This research project will use anonymized real time cellular phone location data combined with other sources of data to investigate the employment effects of the COVID19 pandemic. The research will develop an innovative theoretical model of job destruction and job creation, at the granular level, in response to the pandemic and use the data assembled to estimate the model. The model does not only account for job destruction and creation at various locations but also changes in the types of jobs created as well as the changing industries in which the jobs are created at the various locations. The new model is likely to influence how researchers investigate the effects of pandemics on employment at various locations. The research results will provide important inputs into how to craft policies to counter the employment effects the current as well as future pandemics particularly, and economic disruptions generally.

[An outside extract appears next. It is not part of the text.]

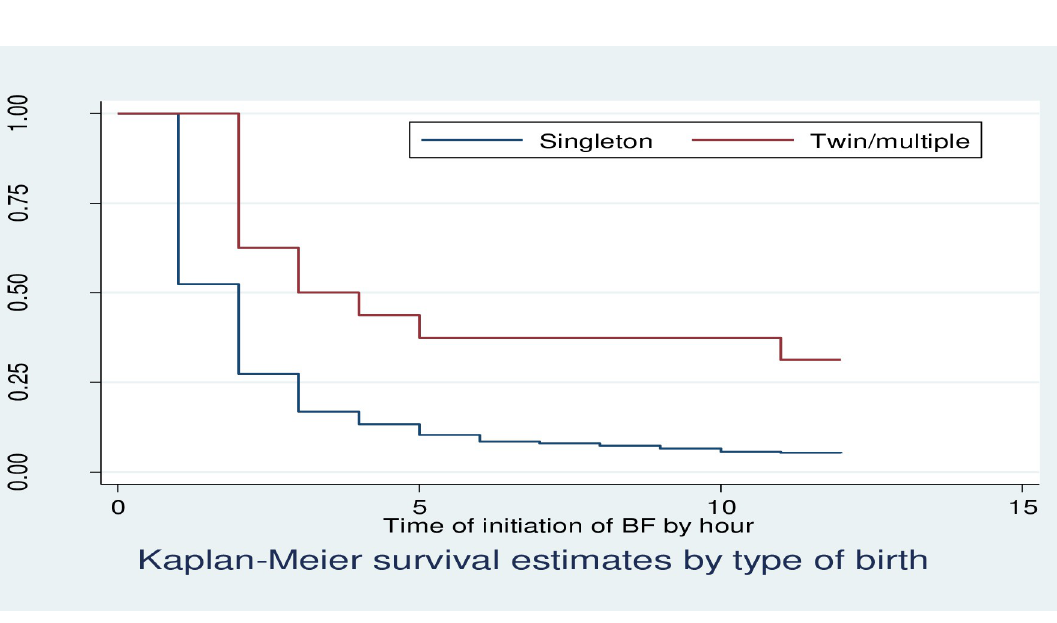
PLOS ONE | https://doi.org/10.1371/journal.pone.0268558 August 16,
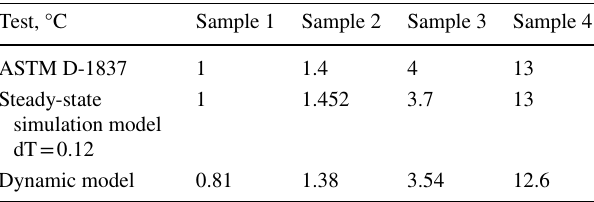
Table 7 LPG residue by steady-state and dynamic models compared with the residue of LPG by ASTM D1837 test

The results will also establish the US as the global leader in understanding the employment effects of pandemics and how to develop policies to reduce their effects.

This research project builds on existing high frequency anonymized cellular telephone data at the MTI to investigate the job destruction and job creation effects of COVID19. The PIs will combine the MTI data with other data sources (e.g. HERE, QCEW, etc.) and use the data and Dingell & Nieman method to construct occupational composition indices based on all 968 Occupational Employment Survey (OES) that allows for teleworking at various locations. The PIs will develop a model of job destruction and job destruction of the various job categories at particular locations. The PIs will then use the indices based on the data constructed to estimate the job destruction/creation model at the granular level. The panel structure of the data allows the PIs to study the short term as well as the long term employment effects of economic shocks. Besides the methodological innovation in this study, the results will also provide guidance on policies to counter the effects of the current and possibly future pandemics. The results will also establish the US as the global leader in understanding the employment effects of pandemics and how to develop policies to reduce its effects.

This award reflects NSF's statutory mission and has been deemed worthy of support through evaluation using the Foundation's intellectual merit and broader impacts review criteria.